■ **What you should do**
Copy the material below line for line, without any changes, and leave the pictures out.

Start of Records to use

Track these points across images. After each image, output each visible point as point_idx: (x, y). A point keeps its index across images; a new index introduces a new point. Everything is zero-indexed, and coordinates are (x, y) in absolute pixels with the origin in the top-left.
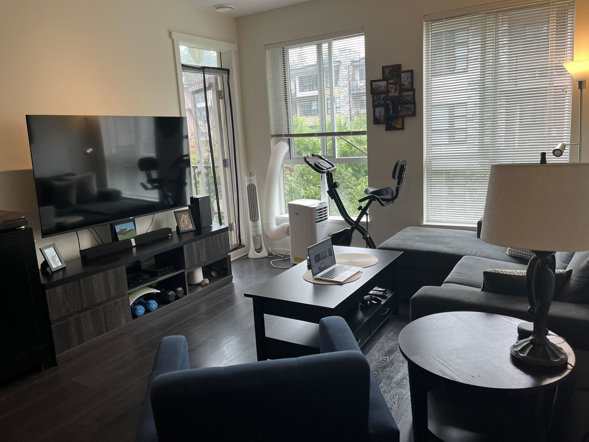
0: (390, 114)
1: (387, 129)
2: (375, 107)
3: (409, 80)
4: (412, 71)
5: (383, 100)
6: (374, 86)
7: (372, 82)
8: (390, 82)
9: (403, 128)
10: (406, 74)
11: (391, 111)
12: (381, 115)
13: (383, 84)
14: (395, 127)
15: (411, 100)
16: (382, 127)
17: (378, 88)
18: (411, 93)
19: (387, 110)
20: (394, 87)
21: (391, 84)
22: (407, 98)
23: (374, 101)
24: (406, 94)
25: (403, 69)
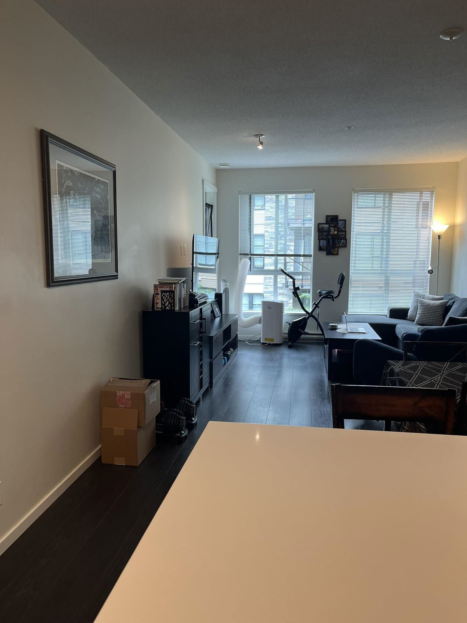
0: (330, 245)
1: (327, 254)
2: (319, 239)
3: (343, 225)
4: (345, 220)
5: (325, 236)
6: (320, 227)
7: (319, 224)
8: (331, 225)
9: (337, 254)
10: (341, 221)
11: (331, 243)
12: (324, 245)
13: (327, 226)
14: (332, 253)
15: (344, 238)
16: (324, 253)
17: (323, 229)
18: (344, 233)
19: (328, 242)
20: (334, 229)
21: (332, 227)
22: (341, 236)
23: (319, 236)
24: (341, 233)
25: (339, 219)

End of Records to use

■ **Solution to the exercise**
Track these points across images. After each image, output each visible point as point_idx: (x, y). A point keeps its index across images; a new index introduces a new point. Everything is zero-indexed, and coordinates are (x, y) in absolute pixels with the origin in the top-left.
0: (390, 114)
1: (387, 129)
2: (375, 107)
3: (409, 80)
4: (412, 71)
5: (383, 100)
6: (374, 86)
7: (372, 82)
8: (390, 82)
9: (403, 128)
10: (406, 74)
11: (391, 111)
12: (381, 115)
13: (383, 84)
14: (395, 127)
15: (411, 100)
16: (382, 127)
17: (378, 88)
18: (411, 93)
19: (387, 110)
20: (394, 87)
21: (391, 84)
22: (407, 98)
23: (374, 101)
24: (406, 94)
25: (403, 69)
0: (330, 245)
1: (327, 254)
2: (319, 239)
3: (343, 225)
4: (345, 220)
5: (325, 236)
6: (320, 227)
7: (319, 224)
8: (331, 225)
9: (337, 254)
10: (341, 221)
11: (331, 243)
12: (324, 245)
13: (327, 226)
14: (332, 253)
15: (344, 238)
16: (324, 253)
17: (323, 229)
18: (344, 233)
19: (328, 242)
20: (334, 229)
21: (332, 227)
22: (341, 236)
23: (319, 236)
24: (341, 233)
25: (339, 219)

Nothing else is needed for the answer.